Could you copy each line of the entries that contains "come"?

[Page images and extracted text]
******************************

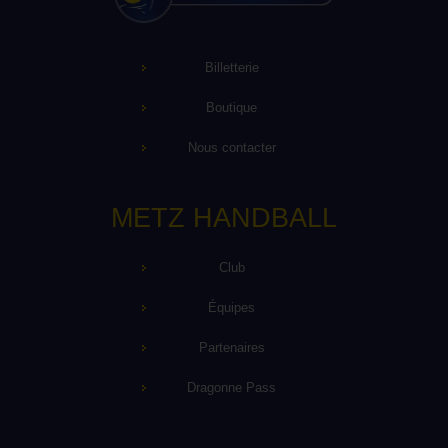
Billetterie
Boutique
Nous contacter
METZ HANDBALL
Club
Équipes
Partenaires
Dragonne Pass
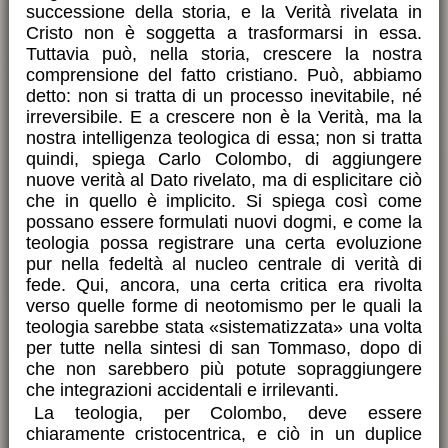
successione della storia, e la Verità rivelata in
Cristo non è soggetta a trasformarsi in essa.
Tuttavia può, nella storia, crescere la nostra
comprensione del fatto cristiano. Può, abbiamo
detto: non si tratta di un processo inevitabile, né
irreversibile. E a crescere non è la Verità, ma la
nostra intelligenza teologica di essa; non si tratta
quindi, spiega Carlo Colombo, di aggiungere
nuove verità al Dato rivelato, ma di esplicitare ciò
che in quello è implicito. Si spiega così come
possano essere formulati nuovi dogmi, e come la
teologia possa registrare una certa evoluzione
pur nella fedeltà al nucleo centrale di verità di
fede. Qui, ancora, una certa critica era rivolta
verso quelle forme di neotomismo per le quali la
teologia sarebbe stata «sistematizzata» una volta
per tutte nella sintesi di san Tommaso, dopo di
che non sarebbero più potute sopraggiungere
che integrazioni accidentali e irrilevanti.
La teologia, per Colombo, deve essere
chiaramente cristocentrica, e ciò in un duplice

******************************

## Expected answer
che in quello è implicito. Si spiega così come
possano essere formulati nuovi dogmi, e come la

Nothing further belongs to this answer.